NMR Commission: “The Telephone Game: Oil/Water/Ether” by PLOrk
The Telephone Game: Oil/Water/Ether by the Princeton Laptop Orchestra (PLOrk) is an exploration of a real-time collaborative composition local network. All of the performers have identical performance/composition programs — a custom flexible step-sequencer — that invite play with rhythmic cycles of various lengths and timbres. The real fun starts, however, when the players begin spying on their neighbors, secretly, via the network, and stealing their ideas with the click of the mouse. Unplanned structures begin to emerge, like oil on water, as riffs propagate and evolve, sometimes returning unrecognizable to their creators.

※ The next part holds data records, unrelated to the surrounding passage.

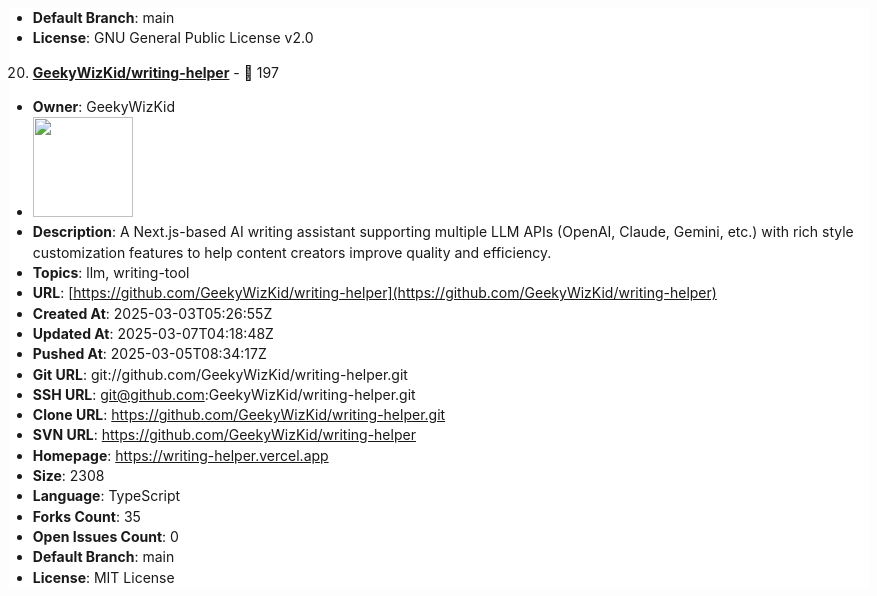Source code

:    - **Default Branch**: main
   - **License**: GNU General Public License v2.0

20. **[GeekyWizKid/writing-helper](https://github.com/GeekyWizKid/writing-helper)** - 🌟 197
   - **Owner**: GeekyWizKid
   - <img src="https://avatars.githubusercontent.com/u/133981481?v=4" width="100" height="100">
   - **Description**: A Next.js-based AI writing assistant supporting multiple LLM APIs (OpenAI, Claude, Gemini, etc.) with rich style customization features to help content creators improve quality and efficiency.
   - **Topics**: llm, writing-tool
   - **URL**: [https://github.com/GeekyWizKid/writing-helper](https://github.com/GeekyWizKid/writing-helper)
   - **Created At**: 2025-03-03T05:26:55Z
   - **Updated At**: 2025-03-07T04:18:48Z
   - **Pushed At**: 2025-03-05T08:34:17Z
   - **Git URL**: git://github.com/GeekyWizKid/writing-helper.git
   - **SSH URL**: git@github.com:GeekyWizKid/writing-helper.git
   - **Clone URL**: https://github.com/GeekyWizKid/writing-helper.git
   - **SVN URL**: https://github.com/GeekyWizKid/writing-helper
   - **Homepage**: https://writing-helper.vercel.app
   - **Size**: 2308
   - **Language**: TypeScript
   - **Forks Count**: 35
   - **Open Issues Count**: 0
   - **Default Branch**: main
   - **License**: MIT License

The Telephone Game: Oil/Water/Ether is a 2007 commission of New Radio and Performing Arts, Inc., for Networked Music Review. It was made possible with funding from the New York State Music Fund, established by the New York State Attorney General at Rockefeller Philanthropy Advisors.
BIOGRAPHY
The Princeton Laptop Orchestra (PLOrk) is a newly established ensemble of computer-based musical meta-instruments. Each instrument consists of a laptop, a multi-channel hemispherical speaker, and a variety of control devices (keyboards, graphics tablets, sensors, etc…). The students who make up the ensemble act as performers, researchers, composers, and software developers. The challenges are many: what kinds of sounds can they create?; how can they physically control these sounds?; how do they compose with these sounds? There are also social questions with musical and technical ramifications: how do they organize a dozen players in this context? with a conductor? via a wireless network?
In its first year of PLOrk’s existence, composers and performers from Princeton and elsewhere developed new pieces for this unprecedented ensemble, including Paul Lansky (Professor of Music at Princeton), Brad Garton (Director of the Columbia Computer Music Center), PLOrk co-founders Dan Trueman and Perry Cook, and several graduate students. They have made extensive use of a new music programming language created by Princeton graduate student (now assistant professor at Stanford University|CCRMA) Ge Wang, called ChucK, which allows the performers to develop new code in performance. In their first major performance (April 2006, Richardson Auditorium) we were joined by the renowned tabla virtuoso Zakir Hussain, legendary accordianist and composer Pauline Oliveros, and the exciting young percussion quartet from New York City, So Percussion. PLOrk was featured in the April issues of the MIT Press Technology Review and Wired Magazine, and performed at the Dartmouth College “Orchestras of Sameness” festival in May 2006.